-Re: Java Heap Error: ItemSimilarityJob
Sean Owen 2012-06-06, 09:50
You need to increase the size of the children's heap.
mapred.child.java.opts can be set to -Xmx4g for example. This is
usually put in mapred-site.xml.
Sampling does decrease the size of the intermediate outputs; probably
not the final output so much. But this is not your problem. You are
running out of heap on the workers.
You should definitely use more than one reducer! It's really up to
you, says Hadoop, to specify this, use -Dmapred.reduce.tasks=10 or
whatever is appropriate.
The name of the jobs kind of says what they do, and the javadoc says a
little more. If you have specific questions I bet people can explain
On Wed, Jun 6, 2012 at 7:39 AM, Something Something
<[EMAIL PROTECTED]> wrote:
> I am running this job with a file containing 791,732,411 lines.

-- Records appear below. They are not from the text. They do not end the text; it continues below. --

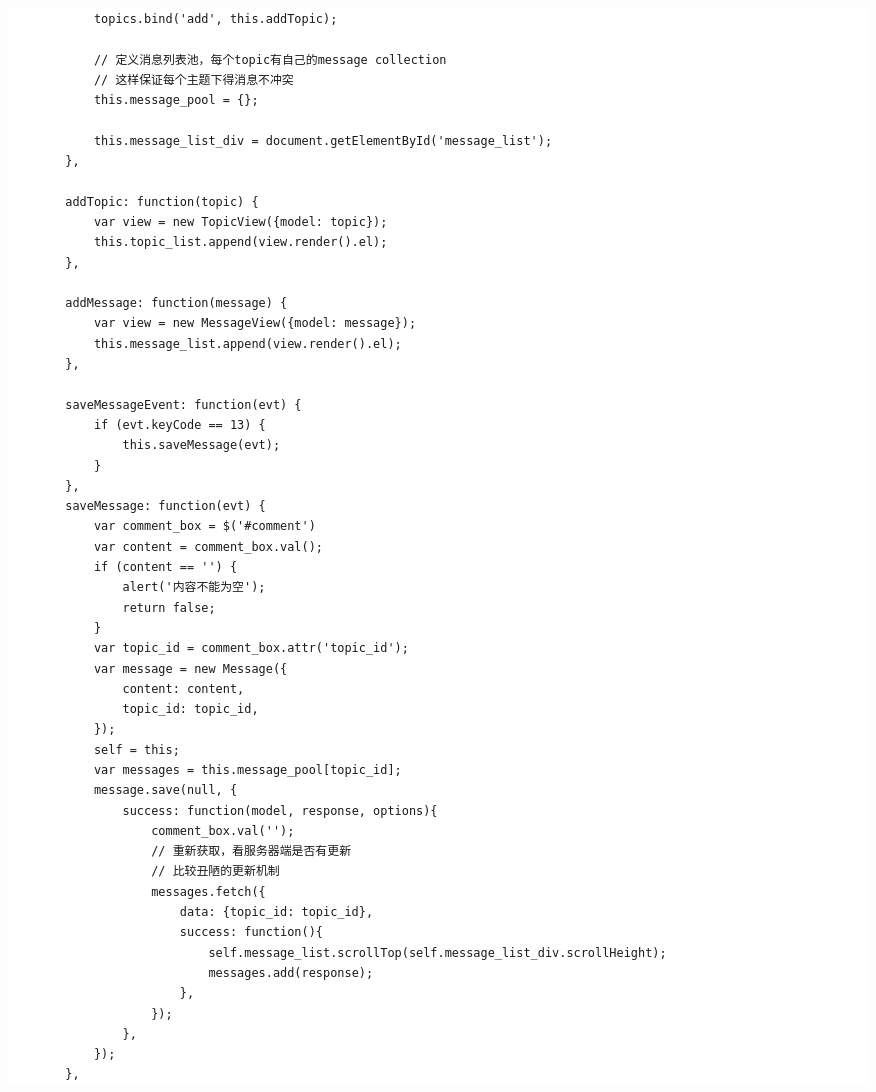                 topics.bind('add', this.addTopic);

                // 定义消息列表池，每个topic有自己的message collection
                // 这样保证每个主题下得消息不冲突
                this.message_pool = {};

                this.message_list_div = document.getElementById('message_list');
            },

            addTopic: function(topic) {
                var view = new TopicView({model: topic});
                this.topic_list.append(view.render().el);
            },

            addMessage: function(message) {
                var view = new MessageView({model: message});
                this.message_list.append(view.render().el);
            },

            saveMessageEvent: function(evt) {
                if (evt.keyCode == 13) {
                    this.saveMessage(evt);
                }
            },
            saveMessage: function(evt) {
                var comment_box = $('#comment')
                var content = comment_box.val();
                if (content == '') {
                    alert('内容不能为空');
                    return false;
                }
                var topic_id = comment_box.attr('topic_id');
                var message = new Message({
                    content: content,
                    topic_id: topic_id,
                });
                self = this;
                var messages = this.message_pool[topic_id];
                message.save(null, {
                    success: function(model, response, options){
                        comment_box.val('');
                        // 重新获取，看服务器端是否有更新
                        // 比较丑陋的更新机制
                        messages.fetch({
                            data: {topic_id: topic_id},
                            success: function(){
                                self.message_list.scrollTop(self.message_list_div.scrollHeight);
                                messages.add(response);
                            },
                        });
                    },
                });
            },
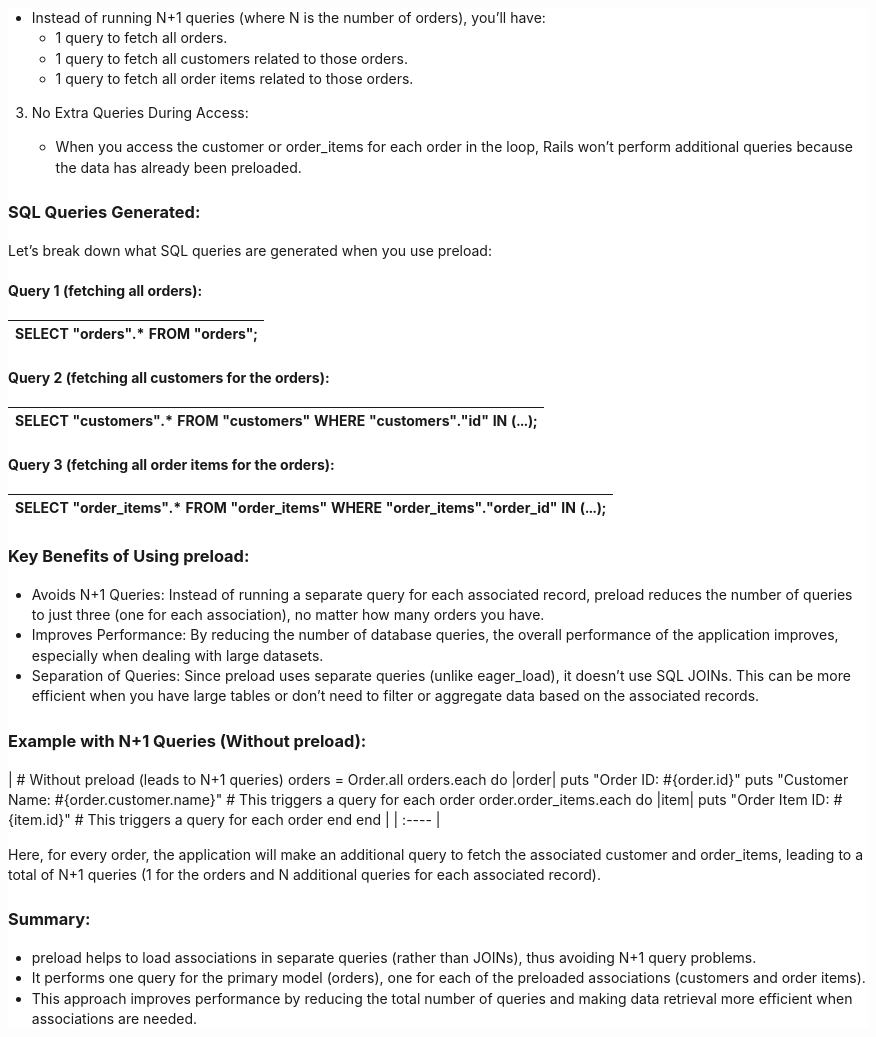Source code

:   * Instead of running N+1 queries (where N is the number of orders), you’ll have:  
     * 1 query to fetch all orders.  
     * 1 query to fetch all customers related to those orders.  
     * 1 query to fetch all order items related to those orders.  
3. No Extra Queries During Access:

   * When you access the customer or order\_items for each order in the loop, Rails won’t perform additional queries because the data has already been preloaded.

### SQL Queries Generated:

Let’s break down what SQL queries are generated when you use preload:

#### Query 1 (fetching all orders):

| SELECT "orders".\* FROM "orders"; |
| :---- |

#### Query 2 (fetching all customers for the orders):

| SELECT "customers".\* FROM "customers" WHERE "customers"."id" IN (...); |
| :---- |

#### Query 3 (fetching all order items for the orders):

| SELECT "order\_items".\* FROM "order\_items" WHERE "order\_items"."order\_id" IN (...); |
| :---- |

### Key Benefits of Using preload:

* Avoids N+1 Queries: Instead of running a separate query for each associated record, preload reduces the number of queries to just three (one for each association), no matter how many orders you have.  
* Improves Performance: By reducing the number of database queries, the overall performance of the application improves, especially when dealing with large datasets.  
* Separation of Queries: Since preload uses separate queries (unlike eager\_load), it doesn’t use SQL JOINs. This can be more efficient when you have large tables or don’t need to filter or aggregate data based on the associated records.

### Example with N+1 Queries (Without preload):

| \# Without preload (leads to N+1 queries) orders \= Order.all orders.each do |order|   puts "Order ID: \#{order.id}"   puts "Customer Name: \#{order.customer.name}"  \# This triggers a query for each order   order.order\_items.each do |item|     puts "Order Item ID: \#{item.id}"  \# This triggers a query for each order   end end |
| :---- |

Here, for every order, the application will make an additional query to fetch the associated customer and order\_items, leading to a total of N+1 queries (1 for the orders and N additional queries for each associated record).

### Summary:

* preload helps to load associations in separate queries (rather than JOINs), thus avoiding N+1 query problems.  
* It performs one query for the primary model (orders), one for each of the preloaded associations (customers and order items).  
* This approach improves performance by reducing the total number of queries and making data retrieval more efficient when associations are needed.
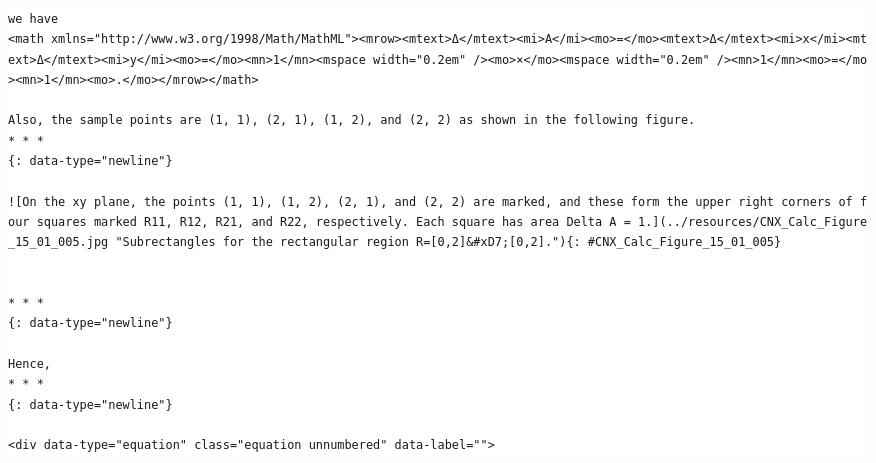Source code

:     we have
    <math xmlns="http://www.w3.org/1998/Math/MathML"><mrow><mtext>Δ</mtext><mi>A</mi><mo>=</mo><mtext>Δ</mtext><mi>x</mi><mtext>Δ</mtext><mi>y</mi><mo>=</mo><mn>1</mn><mspace width="0.2em" /><mo>×</mo><mspace width="0.2em" /><mn>1</mn><mo>=</mo><mn>1</mn><mo>.</mo></mrow></math>
    
    Also, the sample points are (1, 1), (2, 1), (1, 2), and (2, 2) as shown in the following figure.
    * * *
    {: data-type="newline"}
    
    ![On the xy plane, the points (1, 1), (1, 2), (2, 1), and (2, 2) are marked, and these form the upper right corners of four squares marked R11, R12, R21, and R22, respectively. Each square has area Delta A = 1.](../resources/CNX_Calc_Figure_15_01_005.jpg "Subrectangles for the rectangular region R=[0,2]&#xD7;[0,2]."){: #CNX_Calc_Figure_15_01_005}


    * * *
    {: data-type="newline"}
    
    Hence,
    * * *
    {: data-type="newline"}
    
    <div data-type="equation" class="equation unnumbered" data-label="">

> Step 1 (PreparePreferenceMatrixJob-ItemIDIndexMapper-Reducer) completed in
> 3 minutes.
> Step 2 (PreparePreferenceMatrixJob-ToItemPrefsMapper-Reducer) took 2 hours
> but completed successfully. It used only 1 Reducer so I am assuming the
> output is sorted, right?
> Step 3 (PreparePreferenceMatrixJob-ToItemVectorsMapper-Reducer) failed
> after running for 54 minutes with 'Error: Java heap space' error & it was
> all downhill from there.
> Question: Are there any configuration parameters I can use to cut down
> size of output? I noticed this in ToItemVectorsMapper:
> public static final String SAMPLE_SIZE = ToItemVectorsMapper.class +
> How do I cut down this sample size?
> Also, is there any documentation available that shows what each of these
> steps does? If not, I will just debug. Please let me know. Thanks.